Dylan Thomas - On Immortality

Find yourself the Everyman edition of Dylan's Collected Poems (ed. Davies and Maud), which collects the poems he chose to keep and publish in 1952. I am using the 1993 edition if you are trying to follow my page references. And Death Shall Have No Dominion (pg. 56) was Dylan's first published poem (at the tender age of 18), although he edited it heavily later in the version we now have.

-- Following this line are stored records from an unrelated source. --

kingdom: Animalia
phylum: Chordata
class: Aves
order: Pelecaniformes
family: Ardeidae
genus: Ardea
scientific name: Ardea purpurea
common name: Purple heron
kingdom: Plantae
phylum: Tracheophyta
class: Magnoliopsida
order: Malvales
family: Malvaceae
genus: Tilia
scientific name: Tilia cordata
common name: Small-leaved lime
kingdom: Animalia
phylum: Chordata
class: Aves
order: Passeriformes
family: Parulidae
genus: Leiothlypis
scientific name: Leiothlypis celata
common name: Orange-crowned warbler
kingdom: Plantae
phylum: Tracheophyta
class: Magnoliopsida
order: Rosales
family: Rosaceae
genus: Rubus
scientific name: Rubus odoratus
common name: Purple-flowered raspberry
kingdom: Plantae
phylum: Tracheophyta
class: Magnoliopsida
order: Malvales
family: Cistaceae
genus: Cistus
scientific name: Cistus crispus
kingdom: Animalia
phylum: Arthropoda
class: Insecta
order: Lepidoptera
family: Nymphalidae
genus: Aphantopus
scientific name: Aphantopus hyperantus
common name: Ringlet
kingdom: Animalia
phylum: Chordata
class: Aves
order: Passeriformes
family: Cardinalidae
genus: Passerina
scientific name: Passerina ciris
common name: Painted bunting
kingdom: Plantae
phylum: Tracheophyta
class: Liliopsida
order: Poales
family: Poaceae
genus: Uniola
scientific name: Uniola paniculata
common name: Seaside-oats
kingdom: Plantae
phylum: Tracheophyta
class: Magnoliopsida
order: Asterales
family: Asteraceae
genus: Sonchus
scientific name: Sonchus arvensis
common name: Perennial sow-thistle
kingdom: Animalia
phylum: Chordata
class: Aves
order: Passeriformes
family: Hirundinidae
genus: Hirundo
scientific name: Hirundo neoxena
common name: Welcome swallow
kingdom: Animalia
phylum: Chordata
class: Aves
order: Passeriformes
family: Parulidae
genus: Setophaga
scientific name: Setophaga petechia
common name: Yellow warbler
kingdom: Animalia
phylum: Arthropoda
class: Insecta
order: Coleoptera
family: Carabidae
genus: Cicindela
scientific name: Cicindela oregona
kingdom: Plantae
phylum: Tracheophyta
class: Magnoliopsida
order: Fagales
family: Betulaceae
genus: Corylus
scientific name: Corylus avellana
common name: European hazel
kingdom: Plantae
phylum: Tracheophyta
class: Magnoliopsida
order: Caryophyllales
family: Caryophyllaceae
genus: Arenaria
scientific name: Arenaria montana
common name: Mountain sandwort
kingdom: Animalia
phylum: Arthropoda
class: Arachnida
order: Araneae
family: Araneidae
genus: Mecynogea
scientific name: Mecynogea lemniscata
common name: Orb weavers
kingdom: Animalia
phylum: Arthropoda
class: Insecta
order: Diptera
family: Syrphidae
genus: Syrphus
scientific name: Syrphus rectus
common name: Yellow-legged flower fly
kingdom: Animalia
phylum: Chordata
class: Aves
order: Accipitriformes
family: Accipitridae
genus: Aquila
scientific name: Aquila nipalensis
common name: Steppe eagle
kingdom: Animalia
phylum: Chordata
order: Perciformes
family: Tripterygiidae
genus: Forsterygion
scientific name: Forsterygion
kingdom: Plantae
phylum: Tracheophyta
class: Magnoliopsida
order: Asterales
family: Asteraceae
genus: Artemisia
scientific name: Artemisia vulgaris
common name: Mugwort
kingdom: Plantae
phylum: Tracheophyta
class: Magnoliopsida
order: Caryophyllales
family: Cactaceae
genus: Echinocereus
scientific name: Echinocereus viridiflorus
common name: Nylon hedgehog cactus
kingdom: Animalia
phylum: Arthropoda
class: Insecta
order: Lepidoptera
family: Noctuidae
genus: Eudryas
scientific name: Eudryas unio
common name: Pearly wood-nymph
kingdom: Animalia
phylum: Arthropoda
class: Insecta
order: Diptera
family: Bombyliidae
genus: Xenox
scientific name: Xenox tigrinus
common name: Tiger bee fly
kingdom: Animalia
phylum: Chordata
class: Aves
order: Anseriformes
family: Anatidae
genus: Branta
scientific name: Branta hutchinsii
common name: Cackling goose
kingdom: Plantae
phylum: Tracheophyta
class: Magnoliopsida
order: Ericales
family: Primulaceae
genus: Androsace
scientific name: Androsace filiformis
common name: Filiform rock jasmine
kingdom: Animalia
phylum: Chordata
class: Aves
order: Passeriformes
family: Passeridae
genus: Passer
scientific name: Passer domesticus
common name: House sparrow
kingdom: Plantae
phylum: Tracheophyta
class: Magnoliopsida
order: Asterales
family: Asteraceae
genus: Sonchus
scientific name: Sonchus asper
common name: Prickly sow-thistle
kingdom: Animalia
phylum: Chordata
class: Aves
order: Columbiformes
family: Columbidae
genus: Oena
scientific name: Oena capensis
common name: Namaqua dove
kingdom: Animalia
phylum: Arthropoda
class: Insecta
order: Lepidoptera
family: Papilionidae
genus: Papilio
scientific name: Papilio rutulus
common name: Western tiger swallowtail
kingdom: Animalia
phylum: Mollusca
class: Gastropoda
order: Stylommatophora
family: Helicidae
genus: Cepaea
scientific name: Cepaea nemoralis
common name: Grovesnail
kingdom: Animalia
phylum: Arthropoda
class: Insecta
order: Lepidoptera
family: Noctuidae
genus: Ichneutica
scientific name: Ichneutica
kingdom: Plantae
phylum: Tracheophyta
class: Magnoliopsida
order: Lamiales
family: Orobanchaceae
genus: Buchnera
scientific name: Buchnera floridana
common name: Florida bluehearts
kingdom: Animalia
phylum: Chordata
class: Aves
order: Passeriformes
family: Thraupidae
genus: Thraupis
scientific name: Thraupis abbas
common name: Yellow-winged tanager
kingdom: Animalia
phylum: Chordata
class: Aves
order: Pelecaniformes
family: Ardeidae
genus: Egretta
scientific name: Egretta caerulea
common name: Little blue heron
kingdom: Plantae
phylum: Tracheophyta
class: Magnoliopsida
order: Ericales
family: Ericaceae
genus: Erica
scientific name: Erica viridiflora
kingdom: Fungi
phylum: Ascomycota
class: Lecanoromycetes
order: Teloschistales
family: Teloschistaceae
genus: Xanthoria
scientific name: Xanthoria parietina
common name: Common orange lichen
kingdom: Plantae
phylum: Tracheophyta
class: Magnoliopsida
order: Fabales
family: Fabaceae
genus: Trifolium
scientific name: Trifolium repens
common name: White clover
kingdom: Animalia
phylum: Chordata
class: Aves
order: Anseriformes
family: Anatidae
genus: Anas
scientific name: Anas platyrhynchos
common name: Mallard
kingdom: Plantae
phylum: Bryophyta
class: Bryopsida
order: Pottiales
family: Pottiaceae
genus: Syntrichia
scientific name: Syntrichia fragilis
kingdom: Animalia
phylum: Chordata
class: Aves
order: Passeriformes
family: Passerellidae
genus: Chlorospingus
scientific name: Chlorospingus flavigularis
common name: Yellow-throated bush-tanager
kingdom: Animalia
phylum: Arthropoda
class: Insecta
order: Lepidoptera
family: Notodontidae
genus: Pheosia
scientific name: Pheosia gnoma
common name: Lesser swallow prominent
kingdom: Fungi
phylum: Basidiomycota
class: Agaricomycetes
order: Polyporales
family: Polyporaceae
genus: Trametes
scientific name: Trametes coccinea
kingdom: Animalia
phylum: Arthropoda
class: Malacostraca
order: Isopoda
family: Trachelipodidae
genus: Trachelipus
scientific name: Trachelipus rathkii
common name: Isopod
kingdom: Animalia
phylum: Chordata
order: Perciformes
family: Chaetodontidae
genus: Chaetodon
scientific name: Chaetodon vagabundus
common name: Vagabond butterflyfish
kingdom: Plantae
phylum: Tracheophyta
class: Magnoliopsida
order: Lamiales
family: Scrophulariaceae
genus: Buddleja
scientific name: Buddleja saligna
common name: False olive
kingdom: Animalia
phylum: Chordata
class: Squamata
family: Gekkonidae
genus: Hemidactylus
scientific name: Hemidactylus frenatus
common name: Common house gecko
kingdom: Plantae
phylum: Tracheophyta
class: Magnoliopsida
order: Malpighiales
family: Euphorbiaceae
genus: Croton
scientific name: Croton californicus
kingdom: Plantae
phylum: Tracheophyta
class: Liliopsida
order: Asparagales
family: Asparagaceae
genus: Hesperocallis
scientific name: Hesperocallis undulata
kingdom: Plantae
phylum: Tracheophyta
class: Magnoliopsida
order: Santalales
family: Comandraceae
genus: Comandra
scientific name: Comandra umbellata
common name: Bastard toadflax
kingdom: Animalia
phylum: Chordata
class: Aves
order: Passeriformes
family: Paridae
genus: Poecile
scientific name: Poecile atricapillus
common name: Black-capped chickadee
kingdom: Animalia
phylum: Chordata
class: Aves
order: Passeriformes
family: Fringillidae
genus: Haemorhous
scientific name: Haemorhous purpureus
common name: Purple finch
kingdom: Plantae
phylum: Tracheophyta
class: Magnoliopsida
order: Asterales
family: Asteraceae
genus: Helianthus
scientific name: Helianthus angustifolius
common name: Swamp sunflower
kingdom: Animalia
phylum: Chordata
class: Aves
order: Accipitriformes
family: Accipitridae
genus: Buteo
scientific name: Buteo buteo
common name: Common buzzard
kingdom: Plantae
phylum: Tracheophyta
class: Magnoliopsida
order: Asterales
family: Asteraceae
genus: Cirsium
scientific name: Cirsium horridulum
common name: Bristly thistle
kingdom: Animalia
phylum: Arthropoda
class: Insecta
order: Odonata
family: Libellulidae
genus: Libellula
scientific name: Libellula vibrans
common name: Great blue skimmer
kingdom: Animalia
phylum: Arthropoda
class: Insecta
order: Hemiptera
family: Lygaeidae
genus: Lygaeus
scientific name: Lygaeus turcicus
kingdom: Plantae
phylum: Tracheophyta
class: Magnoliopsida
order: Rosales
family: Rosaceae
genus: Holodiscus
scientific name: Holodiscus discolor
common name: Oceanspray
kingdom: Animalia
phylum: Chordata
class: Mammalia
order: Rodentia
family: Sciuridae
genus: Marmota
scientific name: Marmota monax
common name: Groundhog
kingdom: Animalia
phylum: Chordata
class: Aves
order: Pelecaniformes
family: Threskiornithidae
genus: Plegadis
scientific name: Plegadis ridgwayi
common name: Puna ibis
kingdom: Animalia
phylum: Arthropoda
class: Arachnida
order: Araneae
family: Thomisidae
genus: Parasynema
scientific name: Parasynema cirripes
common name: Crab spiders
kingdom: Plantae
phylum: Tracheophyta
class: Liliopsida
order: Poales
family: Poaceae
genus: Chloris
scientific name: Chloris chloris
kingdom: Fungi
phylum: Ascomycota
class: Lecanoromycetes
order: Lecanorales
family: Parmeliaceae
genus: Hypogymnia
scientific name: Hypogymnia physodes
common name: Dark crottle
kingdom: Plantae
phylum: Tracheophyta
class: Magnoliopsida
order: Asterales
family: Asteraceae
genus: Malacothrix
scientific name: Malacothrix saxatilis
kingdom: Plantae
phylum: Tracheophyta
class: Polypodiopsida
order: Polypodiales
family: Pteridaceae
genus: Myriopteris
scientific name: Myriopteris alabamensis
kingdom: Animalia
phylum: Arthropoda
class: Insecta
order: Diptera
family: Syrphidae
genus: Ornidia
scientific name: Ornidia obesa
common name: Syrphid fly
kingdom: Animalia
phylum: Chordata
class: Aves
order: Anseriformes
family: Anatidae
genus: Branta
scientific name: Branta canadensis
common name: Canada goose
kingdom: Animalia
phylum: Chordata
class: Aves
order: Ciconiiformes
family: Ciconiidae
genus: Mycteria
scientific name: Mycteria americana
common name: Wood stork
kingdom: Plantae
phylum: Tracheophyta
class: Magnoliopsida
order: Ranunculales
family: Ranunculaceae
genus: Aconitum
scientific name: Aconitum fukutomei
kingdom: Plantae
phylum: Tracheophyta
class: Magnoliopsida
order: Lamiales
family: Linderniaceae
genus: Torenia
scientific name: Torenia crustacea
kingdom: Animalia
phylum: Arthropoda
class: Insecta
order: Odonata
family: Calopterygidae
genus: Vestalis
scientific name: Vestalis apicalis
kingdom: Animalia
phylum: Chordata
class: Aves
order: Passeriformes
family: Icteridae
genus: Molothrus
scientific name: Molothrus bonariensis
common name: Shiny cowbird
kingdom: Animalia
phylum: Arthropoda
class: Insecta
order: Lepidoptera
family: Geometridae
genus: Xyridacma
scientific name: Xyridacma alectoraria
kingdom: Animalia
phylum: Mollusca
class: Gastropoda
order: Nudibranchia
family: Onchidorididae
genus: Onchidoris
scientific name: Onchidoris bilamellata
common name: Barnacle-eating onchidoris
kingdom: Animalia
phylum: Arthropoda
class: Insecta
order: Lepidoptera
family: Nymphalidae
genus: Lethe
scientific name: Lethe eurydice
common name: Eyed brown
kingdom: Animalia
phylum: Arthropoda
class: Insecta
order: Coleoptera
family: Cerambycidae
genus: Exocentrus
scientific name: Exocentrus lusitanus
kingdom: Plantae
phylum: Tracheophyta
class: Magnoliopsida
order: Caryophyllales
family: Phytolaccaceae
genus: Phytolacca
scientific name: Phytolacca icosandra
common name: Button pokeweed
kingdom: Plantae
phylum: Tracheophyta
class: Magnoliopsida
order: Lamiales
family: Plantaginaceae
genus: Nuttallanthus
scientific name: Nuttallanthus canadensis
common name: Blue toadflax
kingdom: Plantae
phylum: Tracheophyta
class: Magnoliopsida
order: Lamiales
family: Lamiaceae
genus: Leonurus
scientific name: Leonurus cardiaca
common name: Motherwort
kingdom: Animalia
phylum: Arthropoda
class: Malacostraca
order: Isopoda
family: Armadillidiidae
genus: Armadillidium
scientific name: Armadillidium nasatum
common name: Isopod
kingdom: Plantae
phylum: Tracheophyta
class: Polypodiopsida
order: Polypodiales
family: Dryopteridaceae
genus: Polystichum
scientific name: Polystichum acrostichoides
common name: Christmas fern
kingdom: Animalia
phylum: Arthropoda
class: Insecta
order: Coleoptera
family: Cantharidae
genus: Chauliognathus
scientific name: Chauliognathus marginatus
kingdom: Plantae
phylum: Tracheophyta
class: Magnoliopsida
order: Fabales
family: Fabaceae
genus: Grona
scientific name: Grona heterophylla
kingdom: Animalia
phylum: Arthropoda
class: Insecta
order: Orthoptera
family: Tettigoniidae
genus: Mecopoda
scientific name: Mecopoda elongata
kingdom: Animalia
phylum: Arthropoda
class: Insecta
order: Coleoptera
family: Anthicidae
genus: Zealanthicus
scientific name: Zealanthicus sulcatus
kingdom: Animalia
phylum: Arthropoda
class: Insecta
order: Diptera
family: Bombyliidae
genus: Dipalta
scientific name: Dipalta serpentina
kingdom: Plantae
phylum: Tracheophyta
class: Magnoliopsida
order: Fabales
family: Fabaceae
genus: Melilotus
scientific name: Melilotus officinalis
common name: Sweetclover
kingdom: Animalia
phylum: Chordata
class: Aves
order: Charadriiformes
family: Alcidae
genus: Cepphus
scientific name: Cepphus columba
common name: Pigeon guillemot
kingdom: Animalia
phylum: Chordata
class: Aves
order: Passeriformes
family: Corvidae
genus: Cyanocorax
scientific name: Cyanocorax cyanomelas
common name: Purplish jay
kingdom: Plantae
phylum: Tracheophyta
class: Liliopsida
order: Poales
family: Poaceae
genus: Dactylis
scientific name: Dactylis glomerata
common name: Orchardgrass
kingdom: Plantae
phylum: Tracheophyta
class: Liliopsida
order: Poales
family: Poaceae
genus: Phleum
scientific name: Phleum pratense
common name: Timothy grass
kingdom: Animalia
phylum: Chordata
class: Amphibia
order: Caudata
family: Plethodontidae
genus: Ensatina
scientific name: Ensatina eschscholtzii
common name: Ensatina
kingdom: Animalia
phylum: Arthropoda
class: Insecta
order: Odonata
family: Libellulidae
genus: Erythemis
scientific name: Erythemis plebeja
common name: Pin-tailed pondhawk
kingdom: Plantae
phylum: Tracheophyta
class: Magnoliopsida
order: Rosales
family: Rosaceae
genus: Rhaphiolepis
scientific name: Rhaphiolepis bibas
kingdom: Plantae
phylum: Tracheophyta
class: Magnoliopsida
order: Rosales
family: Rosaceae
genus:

It varies a well known bible verse from (St. Paul's Epistle to the) Romans 6:9 as the repeating phrase at the opening and closing of each of the three stanzas. This repetition and the insistent rhythm gives the poem its power as a meditation on immortality. If you're going to say something more than once, make it something worth hearing.

Boats at Laugharne
Most of the lines elaborating the theme are end-stopped, so it's interesting to focus on those that are not as they break that pattern and draw attention. There are three enjambed lines, one in each stanza:

'Dead men naked they shall be one
With the man in the wind and the west moon.'

'Under the windings of the sea
They lying long shall not die windily.'

'Where blew a flower may a flower no more
lift its head to the blows of rain.'

In each of these there is yet more repetition (man/man, winding/windily and flower, repeated even on the same line). Is this lazy writing? Perhaps the last one as the object is the same, but not the others I think as these add to the circular effect of the poem turning over its ideas on themselves.

I am curious as to the nature of the man in the wind and the west moon. We know of the man in the moon, but not in the wind, so that seems a playful variant. But the man in the west moon? What does he mean by the west moon. Literally there is no such thing, we only have one moon. The moon over Wales i.e. in the west perhaps? But why? As illustration of the poem's panthesism is one suggested explanation.

As to windings/windily, this jars for me rather badly and if it were my poem, I'd have edited that out. The flower line on the other hand is interesting, or rather the blows of rain are a clever conjuring of the wind and its punches and is imagery extended in the next to lines: 'dead as nails' and 'hammer'. Dead as nails seems again to be Dylan invention, we know deaf as a post or thick as a board, but not this.

The mention of the unicorn myth and its abilities to dispel evil in stanza two is rather suspect and undermines the poem from within, even more so as this is the only line in which the syntax is tortured. I am inclined to smirk at this image, and that's me being unkind and reading it eighty years after it was written, but it does give the poem a risible register. This is a pity, but yet, classic Dylan imagery is at work here: moon, sea, stars, bones, all busily resisting death.